◆ **所示文本**:
┄┄┄┄┄┄┄┄┄┄┄┄┄┄┄┄┄┄┄┄
HubGenes=data.frame(Module=as.character(rownames(HubGenes)),HubGenes=HubGenes$Hubba)
names(HubGenes)
annot=read.csv("../data/annot.csv")
names(annot)
HubGenes=merge(HubGenes,annot,by.x = 'HubGenes',by.y="ID")
write.xlsx(HubGenes,file = "../result/28.HubGenes_of_each_module.xlsx"
最后,画一张GS图
########终极版GS柱状图
rm(list = ls())
library(openxlsx)
library(tidyverse)
geneInfo = read.xlsx("result/17.geneInfo_SCC.xlsx")
##############
GeneSignificance=abs(geneInfo$GS.InterestedModule)
┄┄┄┄┄┄┄┄┄┄┄┄┄┄┄┄┄┄┄┄
◆ **输入数据**:
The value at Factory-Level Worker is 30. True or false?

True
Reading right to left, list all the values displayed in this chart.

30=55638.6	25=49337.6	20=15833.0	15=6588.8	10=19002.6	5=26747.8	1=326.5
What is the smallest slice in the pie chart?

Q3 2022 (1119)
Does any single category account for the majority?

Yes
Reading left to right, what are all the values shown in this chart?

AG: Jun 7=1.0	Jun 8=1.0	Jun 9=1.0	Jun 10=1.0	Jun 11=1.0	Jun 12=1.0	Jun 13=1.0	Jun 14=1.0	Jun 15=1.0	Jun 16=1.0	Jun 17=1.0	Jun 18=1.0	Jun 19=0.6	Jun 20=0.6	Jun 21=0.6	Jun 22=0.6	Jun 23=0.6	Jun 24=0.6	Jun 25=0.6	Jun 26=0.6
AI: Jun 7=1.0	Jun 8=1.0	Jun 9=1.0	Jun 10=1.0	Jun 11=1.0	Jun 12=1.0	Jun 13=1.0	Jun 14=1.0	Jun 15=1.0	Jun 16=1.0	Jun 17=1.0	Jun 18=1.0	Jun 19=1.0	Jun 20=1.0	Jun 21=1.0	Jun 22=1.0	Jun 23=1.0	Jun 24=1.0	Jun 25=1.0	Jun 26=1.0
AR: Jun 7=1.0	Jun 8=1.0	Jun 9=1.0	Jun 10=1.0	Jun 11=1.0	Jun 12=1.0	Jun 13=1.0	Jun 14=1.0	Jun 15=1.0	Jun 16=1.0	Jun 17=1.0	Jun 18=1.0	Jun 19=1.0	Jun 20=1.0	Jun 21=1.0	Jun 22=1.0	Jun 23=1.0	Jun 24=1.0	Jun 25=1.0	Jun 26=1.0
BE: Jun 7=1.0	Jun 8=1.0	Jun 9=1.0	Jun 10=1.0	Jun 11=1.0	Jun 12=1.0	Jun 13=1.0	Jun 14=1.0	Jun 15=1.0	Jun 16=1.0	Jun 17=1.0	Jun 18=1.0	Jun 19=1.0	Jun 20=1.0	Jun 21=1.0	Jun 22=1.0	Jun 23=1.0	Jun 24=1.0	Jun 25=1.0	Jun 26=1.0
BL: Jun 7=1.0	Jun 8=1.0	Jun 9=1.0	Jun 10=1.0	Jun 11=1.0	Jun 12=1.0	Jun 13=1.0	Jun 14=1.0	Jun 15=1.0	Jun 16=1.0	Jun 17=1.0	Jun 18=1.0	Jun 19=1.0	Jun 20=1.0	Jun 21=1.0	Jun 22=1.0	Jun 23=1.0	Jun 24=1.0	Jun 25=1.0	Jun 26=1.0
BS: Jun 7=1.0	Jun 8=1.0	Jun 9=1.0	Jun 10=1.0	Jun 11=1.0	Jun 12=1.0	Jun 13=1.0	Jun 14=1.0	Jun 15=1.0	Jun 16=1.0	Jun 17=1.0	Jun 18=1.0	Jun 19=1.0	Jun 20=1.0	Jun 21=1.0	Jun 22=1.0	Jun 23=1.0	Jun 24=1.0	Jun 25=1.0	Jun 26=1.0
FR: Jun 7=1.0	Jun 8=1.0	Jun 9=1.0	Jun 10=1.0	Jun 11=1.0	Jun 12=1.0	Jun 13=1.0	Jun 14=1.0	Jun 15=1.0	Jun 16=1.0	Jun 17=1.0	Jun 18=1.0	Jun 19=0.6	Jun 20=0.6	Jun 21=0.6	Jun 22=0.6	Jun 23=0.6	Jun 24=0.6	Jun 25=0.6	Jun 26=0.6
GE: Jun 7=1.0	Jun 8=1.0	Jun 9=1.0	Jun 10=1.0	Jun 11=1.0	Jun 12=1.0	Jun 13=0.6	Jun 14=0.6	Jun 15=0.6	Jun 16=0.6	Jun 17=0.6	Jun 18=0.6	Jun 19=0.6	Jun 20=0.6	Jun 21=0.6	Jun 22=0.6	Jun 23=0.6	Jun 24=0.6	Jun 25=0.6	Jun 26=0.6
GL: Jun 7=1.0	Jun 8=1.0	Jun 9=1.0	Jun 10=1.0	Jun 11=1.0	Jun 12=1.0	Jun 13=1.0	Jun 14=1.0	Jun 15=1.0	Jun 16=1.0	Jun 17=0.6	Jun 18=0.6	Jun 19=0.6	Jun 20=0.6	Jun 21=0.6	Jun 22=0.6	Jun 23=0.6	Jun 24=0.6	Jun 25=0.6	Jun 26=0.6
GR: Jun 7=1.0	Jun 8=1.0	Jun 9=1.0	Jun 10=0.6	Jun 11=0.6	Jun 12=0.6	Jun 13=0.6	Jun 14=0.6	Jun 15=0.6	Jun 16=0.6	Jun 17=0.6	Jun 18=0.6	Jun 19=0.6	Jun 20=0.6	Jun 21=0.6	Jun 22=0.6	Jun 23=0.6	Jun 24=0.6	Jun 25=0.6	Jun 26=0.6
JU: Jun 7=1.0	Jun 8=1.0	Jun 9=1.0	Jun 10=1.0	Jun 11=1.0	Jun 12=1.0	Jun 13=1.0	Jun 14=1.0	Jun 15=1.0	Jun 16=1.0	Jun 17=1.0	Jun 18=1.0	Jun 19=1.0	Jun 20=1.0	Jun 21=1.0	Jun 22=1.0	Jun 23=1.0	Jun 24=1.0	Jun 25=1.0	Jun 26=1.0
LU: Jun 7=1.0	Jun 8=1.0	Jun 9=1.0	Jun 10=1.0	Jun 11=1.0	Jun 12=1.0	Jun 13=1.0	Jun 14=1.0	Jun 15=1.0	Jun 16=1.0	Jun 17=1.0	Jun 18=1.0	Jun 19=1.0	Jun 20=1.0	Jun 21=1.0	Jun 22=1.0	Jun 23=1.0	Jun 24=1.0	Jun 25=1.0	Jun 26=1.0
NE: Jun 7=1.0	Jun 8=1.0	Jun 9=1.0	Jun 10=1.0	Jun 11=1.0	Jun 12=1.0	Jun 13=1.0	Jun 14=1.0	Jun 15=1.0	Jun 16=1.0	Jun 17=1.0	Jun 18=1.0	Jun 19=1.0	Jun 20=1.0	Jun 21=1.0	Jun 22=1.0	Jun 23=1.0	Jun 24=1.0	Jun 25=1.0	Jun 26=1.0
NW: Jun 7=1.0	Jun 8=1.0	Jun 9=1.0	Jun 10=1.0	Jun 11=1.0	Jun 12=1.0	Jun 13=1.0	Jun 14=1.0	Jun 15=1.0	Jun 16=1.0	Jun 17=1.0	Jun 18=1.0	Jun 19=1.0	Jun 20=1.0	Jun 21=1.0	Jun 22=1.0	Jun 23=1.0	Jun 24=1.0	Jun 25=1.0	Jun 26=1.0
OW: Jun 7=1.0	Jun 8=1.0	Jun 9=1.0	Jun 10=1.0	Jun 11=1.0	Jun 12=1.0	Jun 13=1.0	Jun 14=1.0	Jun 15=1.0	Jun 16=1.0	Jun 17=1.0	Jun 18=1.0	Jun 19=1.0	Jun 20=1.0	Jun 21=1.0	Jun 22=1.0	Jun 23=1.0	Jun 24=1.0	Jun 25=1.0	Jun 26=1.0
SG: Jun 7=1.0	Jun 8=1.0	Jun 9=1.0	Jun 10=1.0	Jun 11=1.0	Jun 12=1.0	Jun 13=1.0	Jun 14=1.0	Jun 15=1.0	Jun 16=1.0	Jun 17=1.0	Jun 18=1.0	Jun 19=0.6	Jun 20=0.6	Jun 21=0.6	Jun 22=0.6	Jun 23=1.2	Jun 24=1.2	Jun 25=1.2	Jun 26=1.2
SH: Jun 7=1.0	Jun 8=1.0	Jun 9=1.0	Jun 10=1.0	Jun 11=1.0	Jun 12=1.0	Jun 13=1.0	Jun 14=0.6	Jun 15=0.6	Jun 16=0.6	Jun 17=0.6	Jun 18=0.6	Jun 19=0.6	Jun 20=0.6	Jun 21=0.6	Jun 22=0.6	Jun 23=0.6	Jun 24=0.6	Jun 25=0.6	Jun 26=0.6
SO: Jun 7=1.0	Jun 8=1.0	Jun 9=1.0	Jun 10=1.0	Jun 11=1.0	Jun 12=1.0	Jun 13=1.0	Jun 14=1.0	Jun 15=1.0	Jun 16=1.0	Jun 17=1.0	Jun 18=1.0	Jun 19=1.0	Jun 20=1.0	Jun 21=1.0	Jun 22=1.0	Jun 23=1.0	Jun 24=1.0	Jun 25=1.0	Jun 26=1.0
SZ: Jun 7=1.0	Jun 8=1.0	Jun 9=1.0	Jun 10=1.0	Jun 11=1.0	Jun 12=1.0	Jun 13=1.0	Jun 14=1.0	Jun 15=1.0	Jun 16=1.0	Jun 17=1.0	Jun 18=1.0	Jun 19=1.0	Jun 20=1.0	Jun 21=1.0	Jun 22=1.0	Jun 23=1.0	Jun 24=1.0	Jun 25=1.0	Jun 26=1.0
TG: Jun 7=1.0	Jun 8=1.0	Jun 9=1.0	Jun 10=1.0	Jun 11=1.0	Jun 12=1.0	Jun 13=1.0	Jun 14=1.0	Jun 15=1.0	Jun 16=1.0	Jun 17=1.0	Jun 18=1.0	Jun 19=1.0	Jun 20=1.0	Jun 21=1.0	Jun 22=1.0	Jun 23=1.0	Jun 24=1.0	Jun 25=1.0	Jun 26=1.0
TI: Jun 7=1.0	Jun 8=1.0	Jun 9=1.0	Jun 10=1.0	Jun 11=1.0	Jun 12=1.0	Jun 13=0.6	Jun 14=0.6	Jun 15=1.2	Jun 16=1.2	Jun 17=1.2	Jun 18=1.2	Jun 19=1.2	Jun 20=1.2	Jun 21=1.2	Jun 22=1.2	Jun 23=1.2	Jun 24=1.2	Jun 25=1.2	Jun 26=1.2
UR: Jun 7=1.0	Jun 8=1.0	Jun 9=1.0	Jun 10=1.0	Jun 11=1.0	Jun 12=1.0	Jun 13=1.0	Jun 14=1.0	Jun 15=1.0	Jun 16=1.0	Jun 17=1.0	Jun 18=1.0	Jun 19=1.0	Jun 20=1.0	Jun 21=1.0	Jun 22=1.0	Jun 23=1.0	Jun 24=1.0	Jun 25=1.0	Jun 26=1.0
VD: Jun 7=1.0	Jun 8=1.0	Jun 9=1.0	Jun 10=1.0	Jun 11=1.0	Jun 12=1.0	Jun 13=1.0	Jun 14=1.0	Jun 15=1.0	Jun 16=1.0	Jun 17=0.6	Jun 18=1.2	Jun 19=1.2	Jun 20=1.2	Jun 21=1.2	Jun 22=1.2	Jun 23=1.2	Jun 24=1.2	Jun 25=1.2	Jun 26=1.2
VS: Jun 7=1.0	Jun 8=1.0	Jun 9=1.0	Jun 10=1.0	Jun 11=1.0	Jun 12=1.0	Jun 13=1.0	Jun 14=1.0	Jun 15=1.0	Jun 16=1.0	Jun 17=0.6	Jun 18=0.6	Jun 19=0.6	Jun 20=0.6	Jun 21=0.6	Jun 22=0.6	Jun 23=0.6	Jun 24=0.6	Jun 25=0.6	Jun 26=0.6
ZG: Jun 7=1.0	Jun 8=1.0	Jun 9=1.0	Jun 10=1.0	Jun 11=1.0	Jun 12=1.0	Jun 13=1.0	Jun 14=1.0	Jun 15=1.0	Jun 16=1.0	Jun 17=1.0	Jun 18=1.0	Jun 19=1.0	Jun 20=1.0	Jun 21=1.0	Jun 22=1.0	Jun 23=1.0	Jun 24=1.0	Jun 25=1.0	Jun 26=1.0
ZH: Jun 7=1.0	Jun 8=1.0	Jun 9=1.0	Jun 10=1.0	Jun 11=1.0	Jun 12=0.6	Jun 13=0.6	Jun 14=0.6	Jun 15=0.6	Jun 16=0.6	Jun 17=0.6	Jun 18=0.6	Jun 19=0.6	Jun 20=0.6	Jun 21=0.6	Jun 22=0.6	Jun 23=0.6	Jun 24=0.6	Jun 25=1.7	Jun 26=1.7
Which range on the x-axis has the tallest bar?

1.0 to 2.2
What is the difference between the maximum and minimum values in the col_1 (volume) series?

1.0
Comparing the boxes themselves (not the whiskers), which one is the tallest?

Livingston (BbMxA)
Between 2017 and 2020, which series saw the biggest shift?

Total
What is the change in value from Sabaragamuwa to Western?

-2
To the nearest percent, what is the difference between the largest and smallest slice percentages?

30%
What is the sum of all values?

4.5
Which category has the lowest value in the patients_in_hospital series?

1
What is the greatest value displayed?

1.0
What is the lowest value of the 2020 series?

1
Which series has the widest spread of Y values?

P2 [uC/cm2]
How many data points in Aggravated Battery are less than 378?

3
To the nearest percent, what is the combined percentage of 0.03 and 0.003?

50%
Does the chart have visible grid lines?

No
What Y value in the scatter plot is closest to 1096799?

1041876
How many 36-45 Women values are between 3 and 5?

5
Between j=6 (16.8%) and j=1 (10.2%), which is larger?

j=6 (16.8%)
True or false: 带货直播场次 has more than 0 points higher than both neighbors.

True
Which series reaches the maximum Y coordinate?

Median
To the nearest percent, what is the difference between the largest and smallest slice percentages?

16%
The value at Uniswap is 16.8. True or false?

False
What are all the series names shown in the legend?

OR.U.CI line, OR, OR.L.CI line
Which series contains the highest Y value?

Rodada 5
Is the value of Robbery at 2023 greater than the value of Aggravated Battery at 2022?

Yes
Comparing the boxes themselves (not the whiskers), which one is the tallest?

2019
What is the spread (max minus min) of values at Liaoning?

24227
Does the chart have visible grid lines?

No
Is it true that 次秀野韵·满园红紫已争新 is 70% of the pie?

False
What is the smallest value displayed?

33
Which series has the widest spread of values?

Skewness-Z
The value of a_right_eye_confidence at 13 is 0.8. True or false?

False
┄┄┄┄┄┄┄┄┄┄┄┄┄┄┄┄┄┄┄┄
◆ **要做的事**: 接着写所示文本里画 GS 柱状图的这段 R 代码，从最后一行后面写起。 这些数据行跟所示文本没有关系。

◆ **任务结果**:
# Next module significance is defined as average gene significance.
tiff(filename = "result/GeneSignificance(SCC).tiff",
width = 8,
height = 4,
units = 'in',
res = 600)
par(mfrow = c(1,1))
plotModuleSignificance(GeneSignificance,
geneInfo$moduleColor,
main = "Gene significance across modules in SCC\n"
)
dev.off()
?plotModuleSignificance
至此,WGCNA的分析的工作完成,进一步的分析就仁者见仁了。